1) Sum of increases in ngram repeats: This is the sum of ngram gains for all periods. Charts with the highest sums are shown first.
2) Max increase: Charts with highest gains in ngrams are shown first
This seems to produce exactly the same results. Also, select 4-grams and then switching between the two sorting options a couple of times produces strange results.
3) Sigma: To compute sigma, we first compute mean and max gain for all periods, and standard deviation.

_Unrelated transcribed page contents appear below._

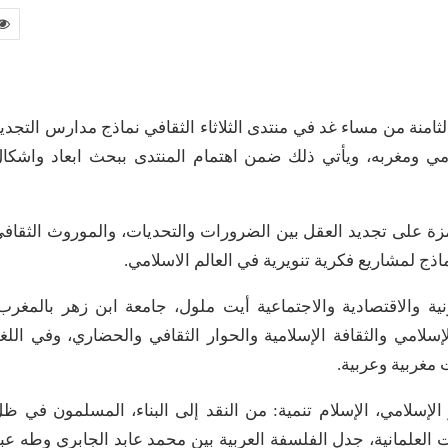
امنة من مساء غد في منتدى الثلاثاء الثقافي نماذج مدارس التجدي
مي ومغربه، ويأتي ذلك ضمن اهتمام المنتدى ببحث ابعاد واشكا
مزة على تجديد العقل بين الضرورات والتحديات، والموروث الثقاف
اذج لمشاريع فكرية تنويرية في العالم الاسلامي.
نية والاقتصادية والاجتماعية أيت ملول، جامعة ابن زهر بالمغرب
امي والثقافة الإسلامية والحوار الثقافي والحضاري، وفي اللغ
مغربية وعربية.
 الإسلامي، الإسلام تنمية: من النقد إلى البناء، المسلمون في ظ
العلمانية، جدل الفلسفة العربية بين محمد عابد الجابري وطه عب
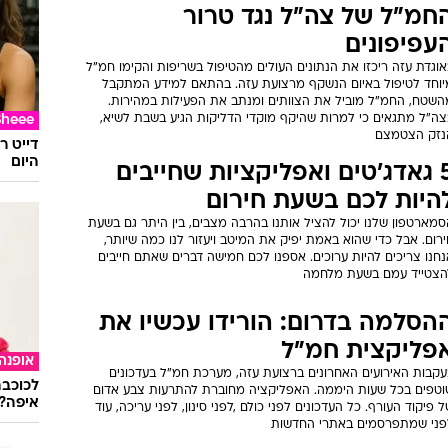
חמ"ל של צה"ל נגד טרור
עפיפונים
וגדת עזה ריכזו את הנתונים העולים מהטיפול בשריפות והקימו חמ"ל
יוחד לטיפול באיום הנשקף מרצועת עזה. בהתאם למידע המתקבל
השטח, החמ"ל מוביל את הצוותים ומנתב את הפעילות במהירות.
צה"ל מתגאים כי למרות שהיקף מוקדי הדליקות הגיע בשבת לשיא,
Sheee
נזק הצטמצם
דייט ר
היום
5 גאדג'טים ואפליקציות שחייבים
היות לכם בשעת חירום
סמארטפון שלנו יכול להציל אותנו בהרבה מצבים, בין היתר גם בשעת
רום. אבל כדי שהוא באמת יפיק את המיטב ויעזור לנו כמה שיותר,
חנו צריכים להיות ערוכים. אספנו לכם חמישה דברים שאתם חייבים
הצטייד עמם בשעת מלחמה
הסלמה בדרום: הורידו עכשיו את
פליקצית חמ"ל
אופנה
עקבות האירועים האחרונים ברצועת עזה, מערכת חמ"ל בעדכונים
לכוכבת
וטפים בכל שעות היממה. האפליקציה מחוברת להתרעות צבע אדום
איפה?
 פיקוד העורף. כל העדכונים לפני כולם ,לפני סינון, לפני עריכה, עוד
פני שמתפרסמים באתרי החדשות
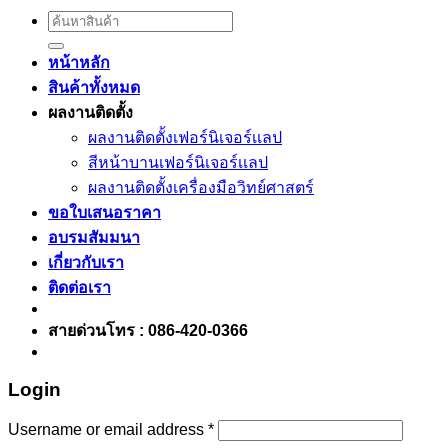
Search
for:
หน้าหลัก
สินค้าทั้งหมด
ผลงานติดตั้ง
ผลงานติดตั้งเฟอร์นิเจอร์เเลป
สีหน้าบานเฟอร์นิเจอร์เเลป
ผลงานติดตั้งเครื่องมือวิทย์ศาสตร์
ขอใบเสนอราคา
อบรมสัมมนา
เกี่ยวกับเรา
ติดต่อเรา
สายด่วนโทร : 086-420-0366
Login
Username or email address
*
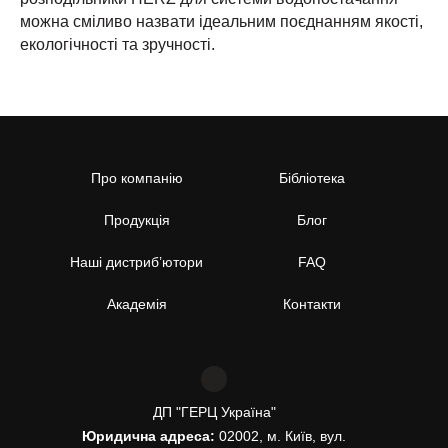
можна сміливо назвати ідеальним поєднанням якості,
екологічності та зручності.
Про компанію
Бібліотека
Продукція
Блог
Наші дистриб’ютори
FAQ
Академія
Контакти
ДП "ГЕРЦ Україна"
Юридична адреса:
02002, м. Київ, вул.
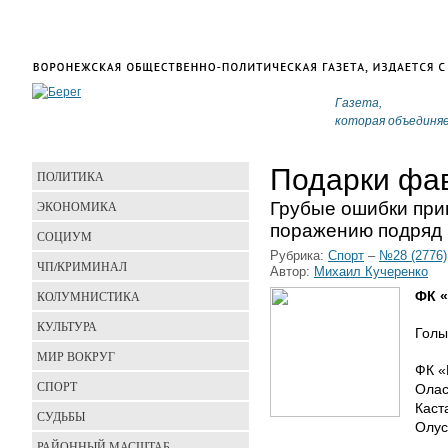
Газета,
которая объединя
Подарки фа
ПОЛИТИКА
Грубые ошибки при
ЭКОНОМИКА
поражению подряд
СОЦИУМ
Рубрика:
Спорт
–
№28 (2776)
ЧП/КРИМИНАЛ
Автор:
Михаил Кучеренко
КОЛУМНИСТИКА
ФК «
КУЛЬТУРА
Голы:
МИР ВОКРУГ
ФК «
СПОРТ
Олас
Каст
СУДЬБЫ
Олус
РАЙОННЫЙ МАСШТАБ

Sigma is (max-mean) divided by standard deviation.
4) Period of max increase: Charts are arranged in order of which periods had the maximum gain in ngrams.
I don’t understand how these are sorted. Why does 1 of 1953 has a higher sigma then 2 of 1953? Many of the pages after 1 have much higher maximum increases.
Only untransposed/untransformed periods are included. Is it possible to find the maximum increase for a period? Would it be possible to weigh increases in repeats in another way that includes the signifance of the from-to range? For instance merging "+B" shows the highest increase with +16 at period 114. But when looking at the original 340, this period has only 15 repeats. So it goes up from 15 to 31, that may be special in its own way but I wonder if for instance going from 30 to 38 would be more statistically significant in terms of rating the period as interesting considering transposition etc.
I also find the results are difficult to interpret. What ASCII symbols are these that create a 5-gram repeat?